La ricostruzione della flora antica è stata resa possibile dagli studi e dall’elenco di resti vegetali come pollini e spore o radici di viti e olivi che, negli anni Cinquanta del secolo passato, venne compilato dalla botanica americana Wilhelmina Feemster Jashemski. La scienziata, assieme al marito, lavorò a Pompei e Ercolano portando a termine una serie di ricerche dirette a individuare e catalogare le tracce delle specie vegetali rimaste sotterrate da cenere e lapilli. Tra le altre, il giardino della domus, secondo gli archeologi, nel corso della prima metà del I secolo dopo Cristo era stata ampliato abbattendo alcune abitazioni limitrofe al fine di ricavare terreno in cui mettere a dimora piante che servissero a fornire le materie prime per profumi e unguenti. Insomma, tutto doveva essere fatto alla perfezione per ottenere una produzione ottimale. C’era persino un’area destinata alla produzione di olive. Difatti, l’estrazione delle essenze profumate avveniva attraverso la macerazione in olio di petali, foglie e aghi resinosi. E dunque se l’olio non era di buona qualità nemmeno le creme o i profumi lo sarebbero stati. A Pompei sono attestati almeno tre profumieri: Agatho, Marco Decidio Fausto e Febo. Se uno dei tre fosse stato il proprietario della Casa di Ercole, non ci è dato di sapere perché non sono stati ritrovati graffiti o altro che potessero indirizzare su un nome invece che su un altro. I loro nomi sono giunti sino a noti attraverso le scritte elettorali. I profumieri erano riuniti in corporazioni e facevano propaganda elettorale per un certo Vero e per un tale Modesto: “Verum Aedilem Oro Vos Faciatis Unguentari facite rogo” e “Modestum Aedilem Unguentari et Pauperes facite”, ovvero “Gli unguentari vi chiedono di eleggere Vero a edile” e “Gli unguentari e i poveri (era una categoria di “lavoratori” ben numerosa a Pompei, quella dei “poveri”, tanto da avere un luogo “d’impiego” deputato: i sedili di pietra presso gli edifici principali della cittadina)  votano Modesto a edile”. La sede del loro sindacato, con l’ingresso che si apriva su Via degli Augustali, era situata in due locali al piano superiore del Macellum, il mercato dove venivano venduti generi commestibili.

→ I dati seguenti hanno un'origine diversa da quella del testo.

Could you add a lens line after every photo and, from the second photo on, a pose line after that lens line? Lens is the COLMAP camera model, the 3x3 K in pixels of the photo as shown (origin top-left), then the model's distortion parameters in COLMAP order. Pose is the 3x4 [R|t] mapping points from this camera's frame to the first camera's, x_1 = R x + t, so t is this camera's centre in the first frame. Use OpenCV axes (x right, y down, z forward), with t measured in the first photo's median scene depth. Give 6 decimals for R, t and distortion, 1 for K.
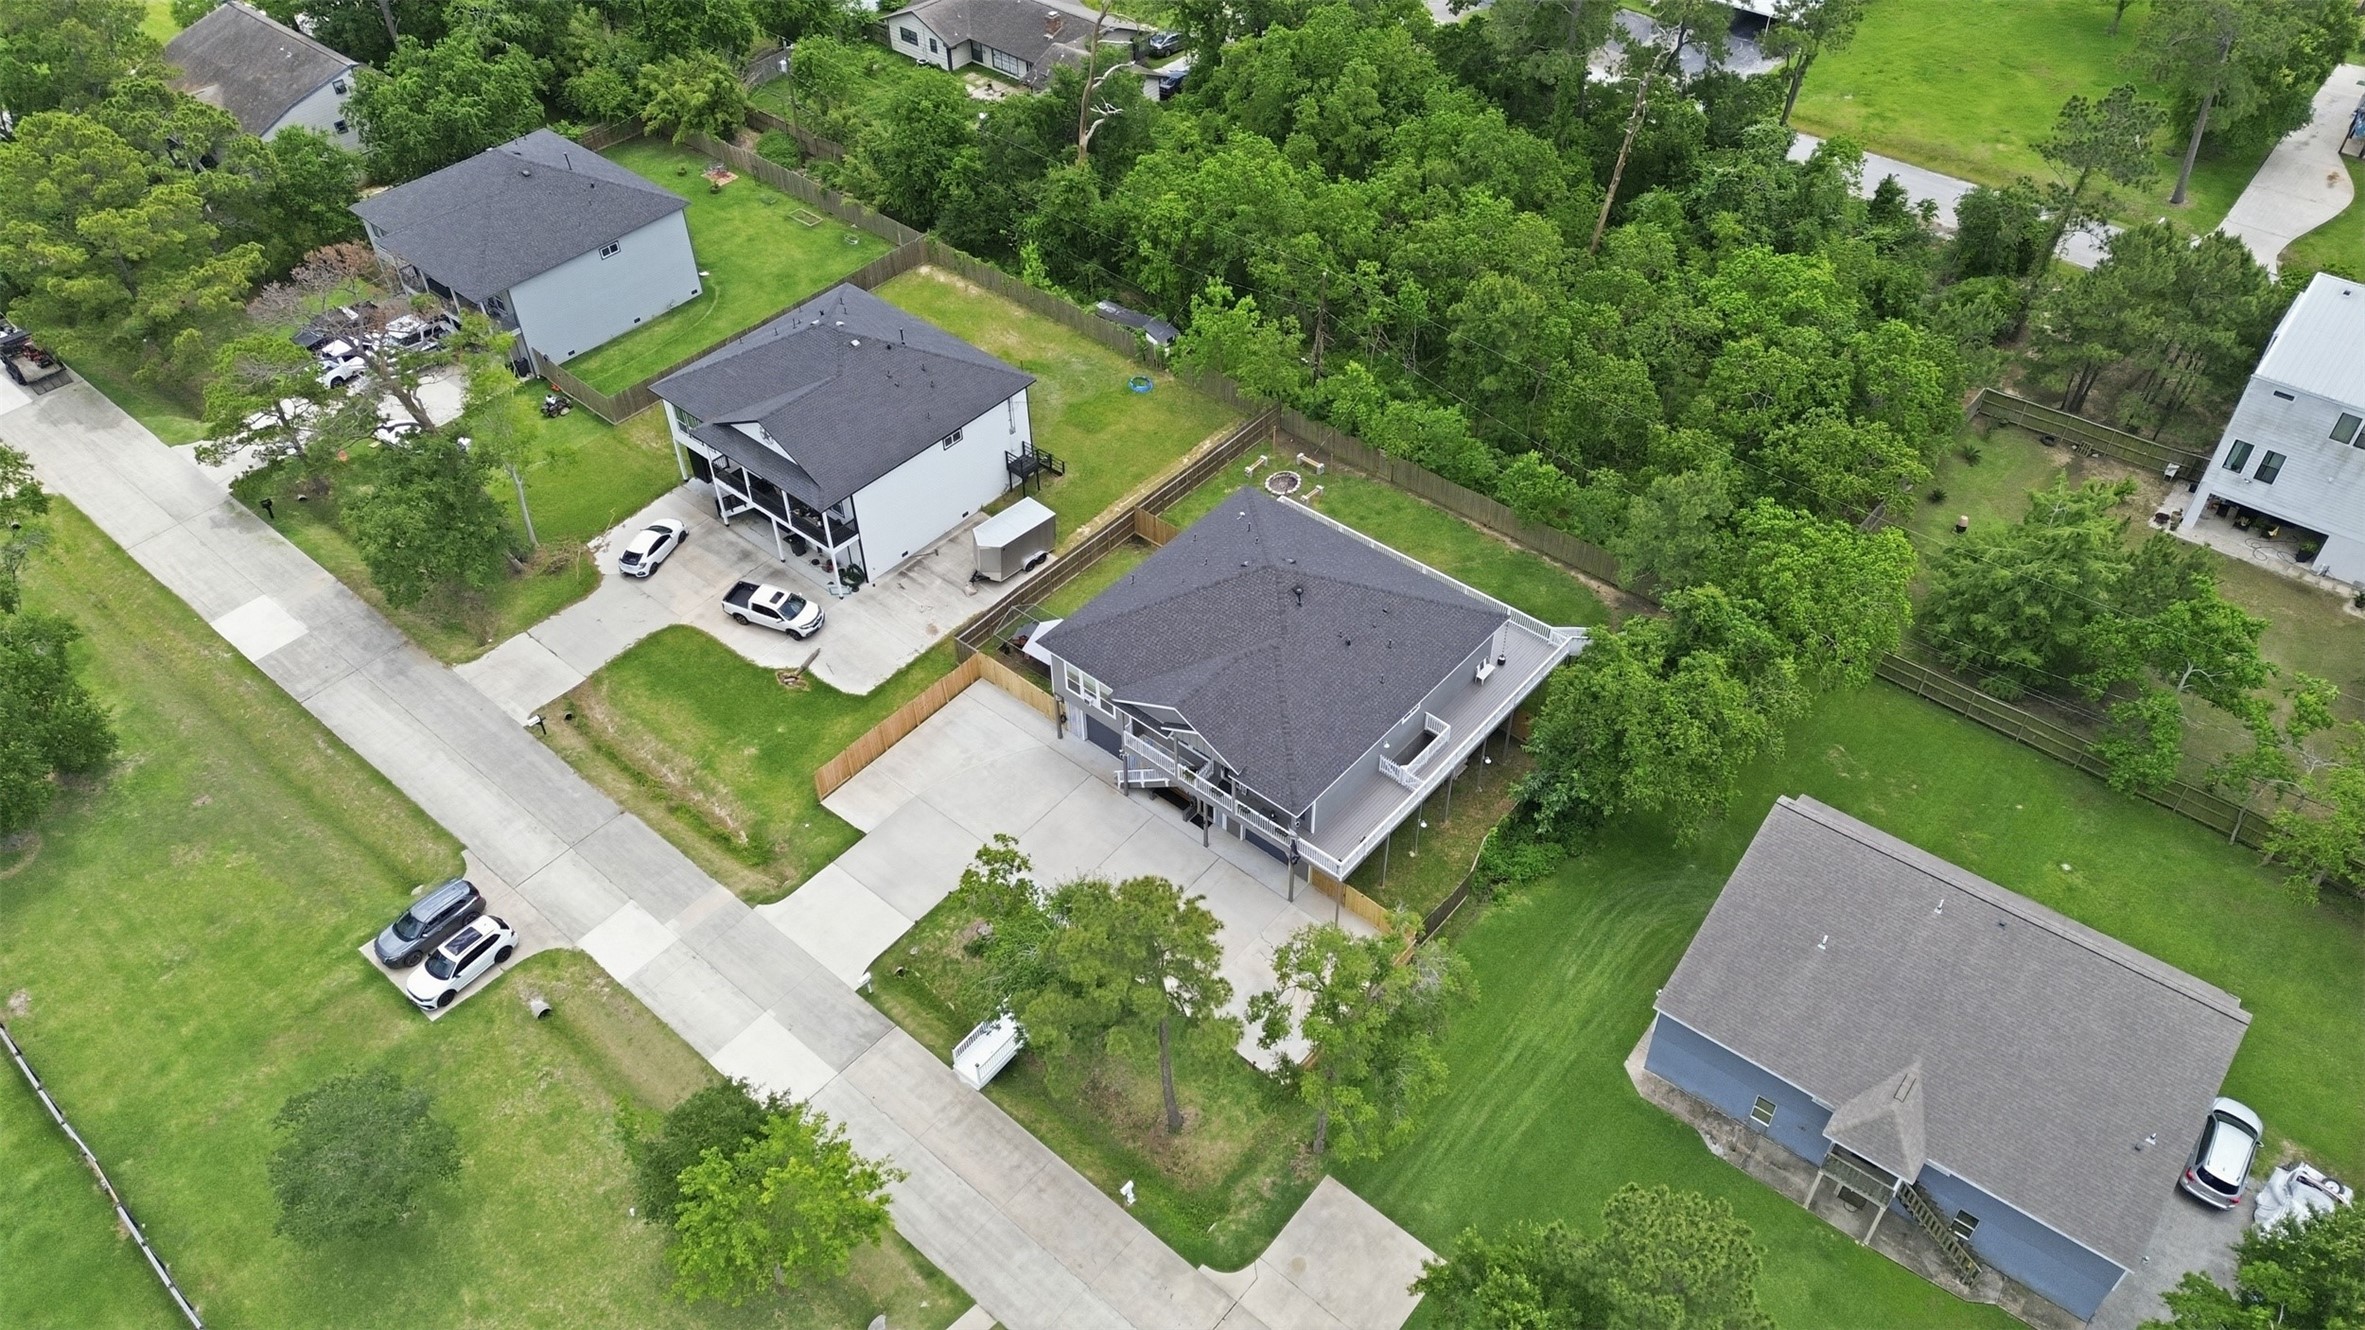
lens RADIAL K [[1663.1, 0, 1182.5], [0, 1663.1, 665.0], [0, 0, 1]] dist [0.077648, -0.065998]
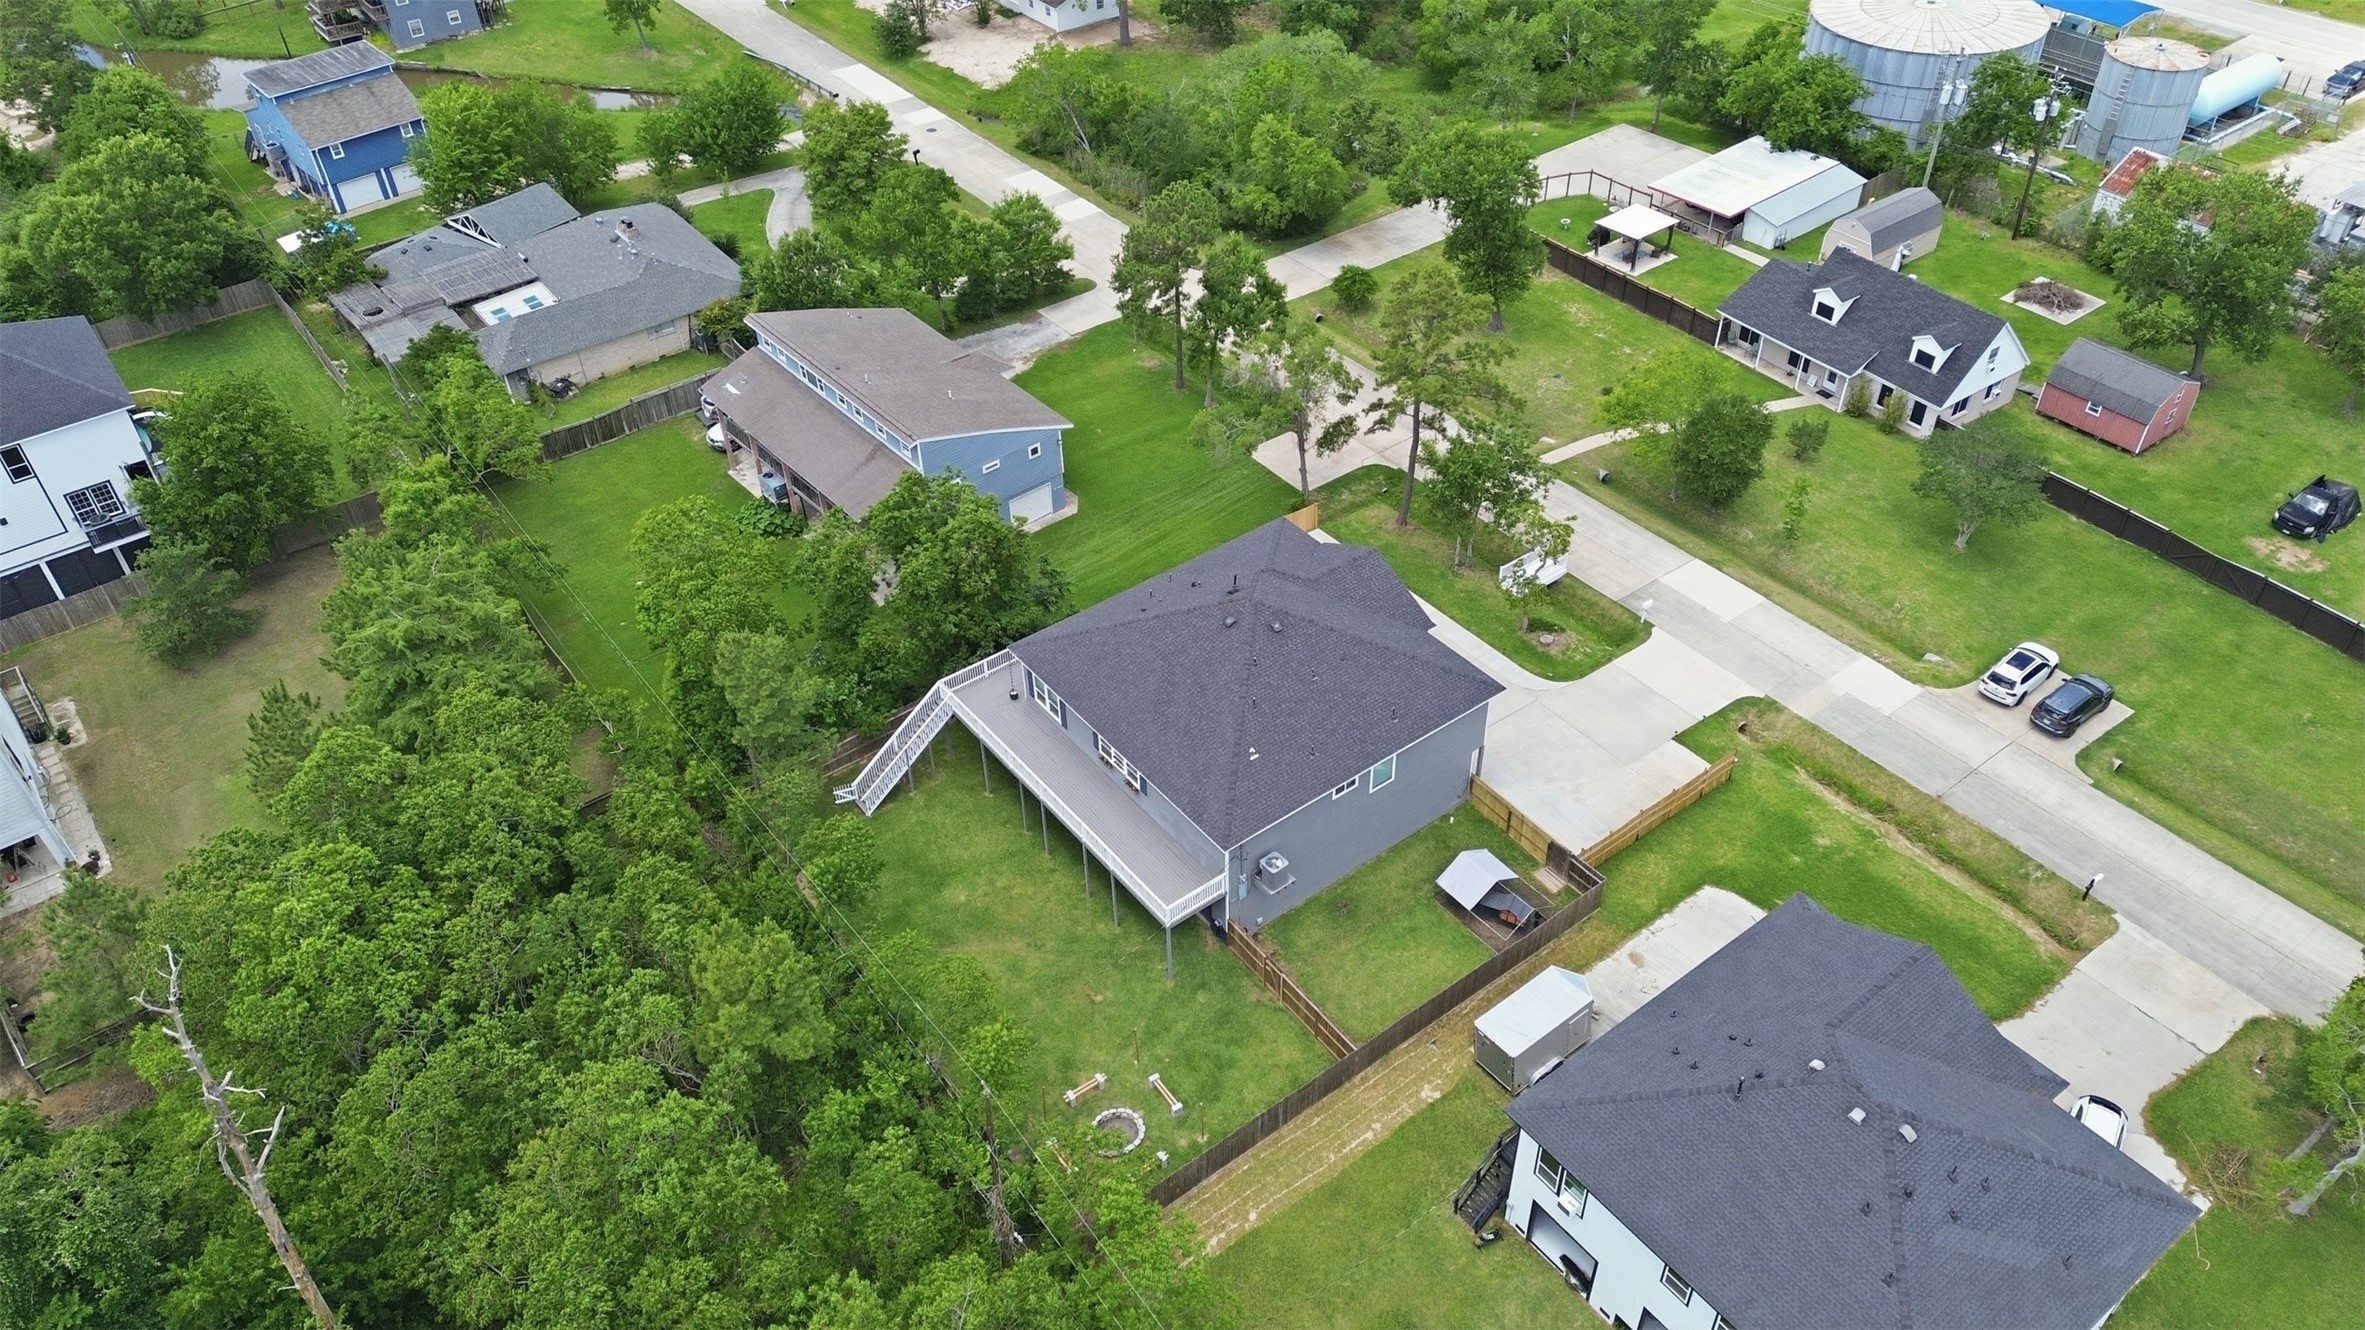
lens RADIAL K [[1652.1, 0, 1189.4], [0, 1652.1, 675.3], [0, 0, 1]] dist [0.077237, -0.073673]
pose [[-0.977399, -0.112003, 0.179297, -0.071942], [0.167593, 0.106448, 0.980093, -0.865322], [-0.128859, 0.987990, -0.085271, 0.991694]]
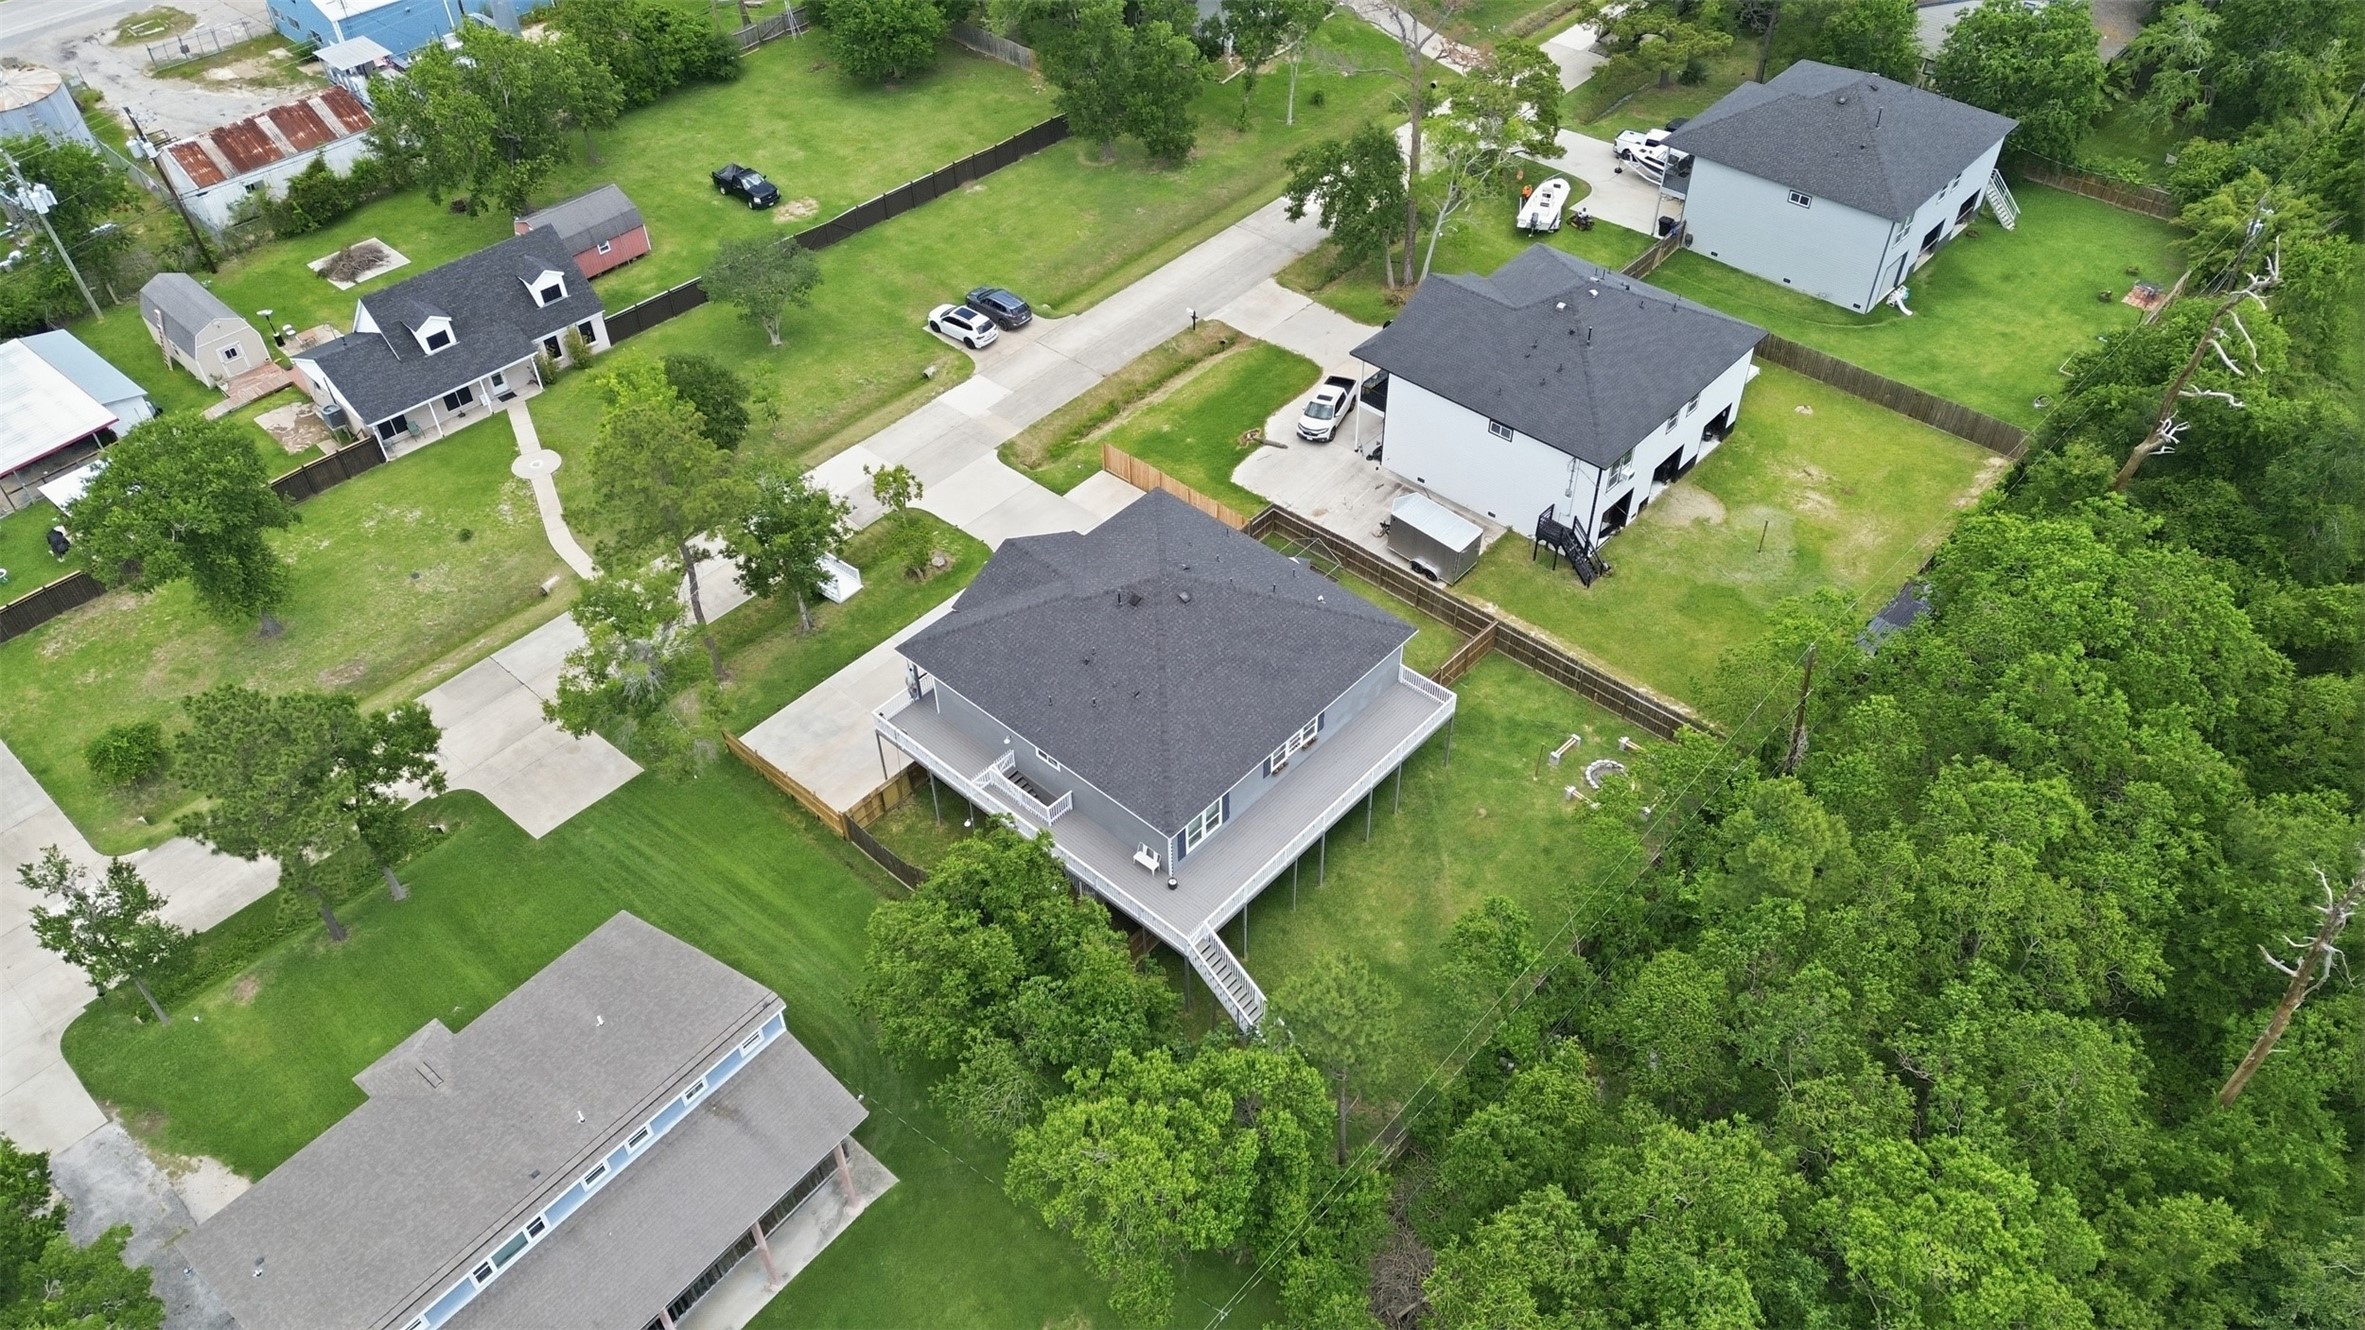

Il procedimento di produzione dei profumi era abbastanza semplice: i fiori o le altre specie aromatiche venivano posti a macerare nell’olio extra vergine, raffinato e depurato al massimo degli elementi grassi, che estraeva le molecole di base del profumo. Secondo alcuni studiosi, le donne pompeiane usavano il Rhodium, ottenuto da rose, mirra e incenso; il MirtumLaurum, ricavato da lauro, mirto, mirra e gigli; il Susinum, ottenuto con i gigli e il miele, mirra e zafferano; l’Illirium, con giglio, alloro e olio di mirto; il Melinon, con maggiorana, mandorle amare, mele cotogne e foglie di viti; lo Iasminum, composto dal gelsomino.

Per le prostitute e per la plebaglia più infima, niente profumi costosi e fini. Per loro c’era il profumo di Giunco e le creme da due assi, quattro soldi dell’antichità.